I have always said we would never be in all this mess if the broadcasters hadn't pressured congress into passing an amended "shutdown' date. The original law was to have each market shutdown analog broadcasting when 85% of households in that market had TVs with digital channel tuners. A great plan but broadcasters were in too much of a rush. No government coupons were required with that plan. Let each household purchase a DTV at the full going price at his or her own pace. Some markets may have been shut down by now and some wouldn't.


----------



## Ken S (Feb 13, 2007)

samhevener said:


> I have always said we would never be in all this mess if the broadcasters hadn't pressured congress into passing an amended "shutdown' date. The original law was to have each market shutdown analog broadcasting when 85% of households in that market had TVs with digital channel tuners. A great plan but broadcasters were in too much of a rush. No government coupons were required with that plan. Let each household purchase a DTV at the full going price at his or her own pace. Some markets may have been shut down by now and some wouldn't.


Sam,

The problem was that stood in the way of people making money. The DTV transition is all about freeing up that bandwidth so it could be auctioned off. I see these complaints about people using coupons...let's not forget the government brought in a large chunk of cash from the auctions.


----------



## scooper (Apr 22, 2002)

Sam - if we would have stuck to the original 85% threshold - the transition would have happened more than a few years ago (by the time you add in cable and satellite users as well). The "hard deadline" was put in to remove the uncertainty. 

Now - if you look into it - most of the county is at better than 90% - many parts over 95% - and most of those "not ready" are the usual group of procastinators that would wait until the last moment / after the event to get ready anyway. The senior citizens are , as a group, MORE ready than the younger people.

It's time to get it over with so we can start cleaning up the messes left behind. You can't change the laws of physics, but you can make adjustments to transmitter power, height, etc.


----------



## Lee L (Aug 15, 2002)

I am sure if they just had an 85% cutoff as mentioned, we would just have 10 different advocacy groups arguing about what the percentage really was at any given time and if it included cable boxes and satellite or if it had to be the OTA only people and it would never get done.

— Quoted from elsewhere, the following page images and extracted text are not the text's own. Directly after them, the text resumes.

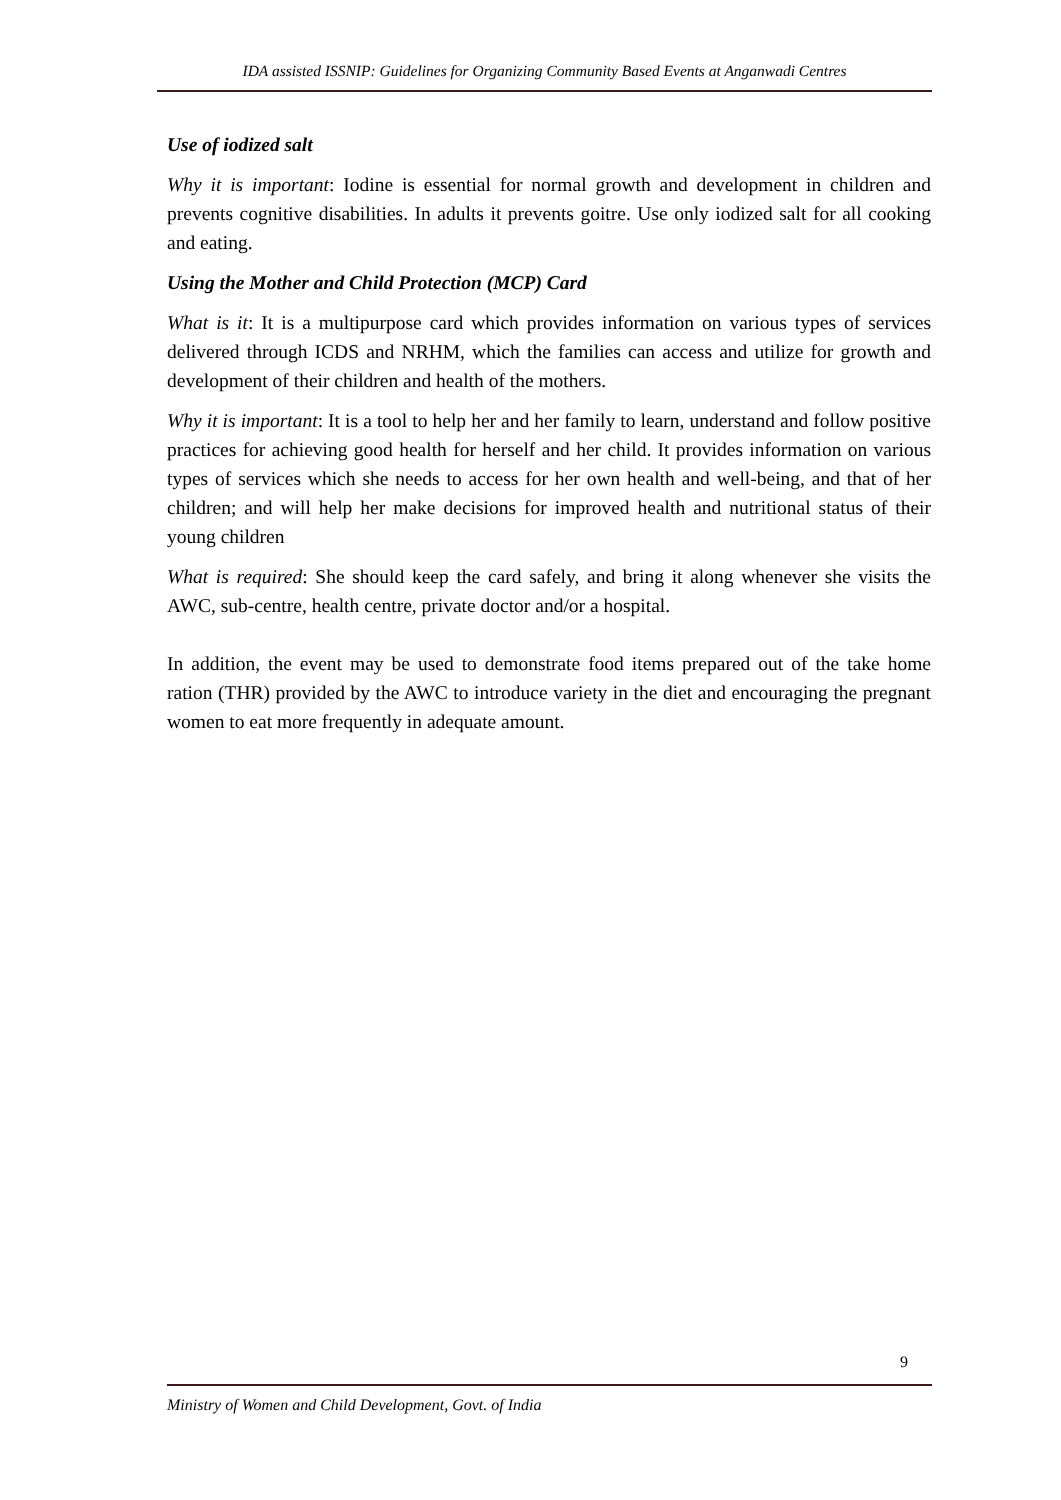IDA assisted ISSNIP: Guidelines for Organizing Community Based Events at Anganwadi Centres
Use of iodized salt
Why it is important: Iodine is essential for normal growth and development in children and prevents cognitive disabilities. In adults it prevents goitre. Use only iodized salt for all cooking and eating.
Using the Mother and Child Protection (MCP) Card
What is it: It is a multipurpose card which provides information on various types of services delivered through ICDS and NRHM, which the families can access and utilize for growth and development of their children and health of the mothers.
Why it is important: It is a tool to help her and her family to learn, understand and follow positive practices for achieving good health for herself and her child. It provides information on various types of services which she needs to access for her own health and well-being, and that of her children; and will help her make decisions for improved health and nutritional status of their young children
What is required: She should keep the card safely, and bring it along whenever she visits the AWC, sub-centre, health centre, private doctor and/or a hospital.
In addition, the event may be used to demonstrate food items prepared out of the take home ration (THR) provided by the AWC to introduce variety in the diet and encouraging the pregnant women to eat more frequently in adequate amount.
9
Ministry of Women and Child Development, Govt. of India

Having a real date is the only way to make sure it happens.


----------



## samhevener (Feb 23, 2006)

The 85% shutdown still would have been a better system. The cellphone companies would have to wait a little longer in some markets for their frequencies. Lincoln once said it's a country of the people, by the people.......
It looks like we are becoming a country of the corporations, by the corporations.........


----------